Prefers moist organically rich soil in shady to sunny areas. Tolerates drier locations than L. cardinalis, but insists on some afternoon shade in warmer zones. Propagate by seed, division or cuttings. May self seed. Best used as a border, wild, hummingbird, butterfly and water gardens. Also to add color to woodland gardens.

Container Cultivation
Grow in a moisture-retaining mix or standard mix in full sun or light shade. Keep evenly moist for best results. Responds well to fertilizer, but can get very tall if given plenty of nitrogen. An early season (May/June) cut back keeps it shorter and fuller.
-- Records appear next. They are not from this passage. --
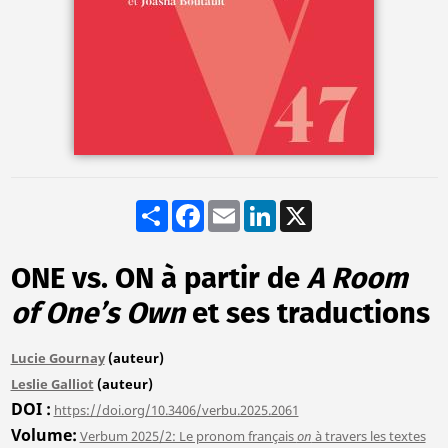
Share
Facebook
Email
LinkedIn
X
ONE vs. ON à partir de
A Room
of One’s Own
et ses traductions
Lucie Gournay
(auteur)
Leslie Galliot
(auteur)
DOI
https://doi.org/10.3406/verbu.2025.2061
Volume
Verbum 2025/2: Le pronom français
on
à travers les textes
Great Lobelia, the blue counterpart of the Cardinal Flower, can be found in open, moist places and blooms at the same time as Cardinal Flower. The Latin species name indicates that it was once thought that Great Lobelia was a cure for syphilis. The Native Americans of this region used Lobelia as an analgesic and as a treatment for many other common ailments.


close look at the flowers

Great lobelia typically grows in moist to wet locations along streams, sloughs, springs, swamps, meadows and in low wooded areas. A clump-forming perennial which features light to dark blue, tubular, 2-lipped flowers with the three lobes of the lower lip appearing more prominent than the two lobes of the upper lip. Flowers arise from the upper leaf axils forming a dense terminal raceme atop stiff, unbranched, leafy stalks typically rising 2-3' tall. Finely-toothed, lance-shaped, light green leaves (to 5" long). Late summer bloom period. Species name of siphilitica arose from a prior medicinal use of the plant in the treatment of venereal disease. Also sometimes commonly called blue cardinal flower.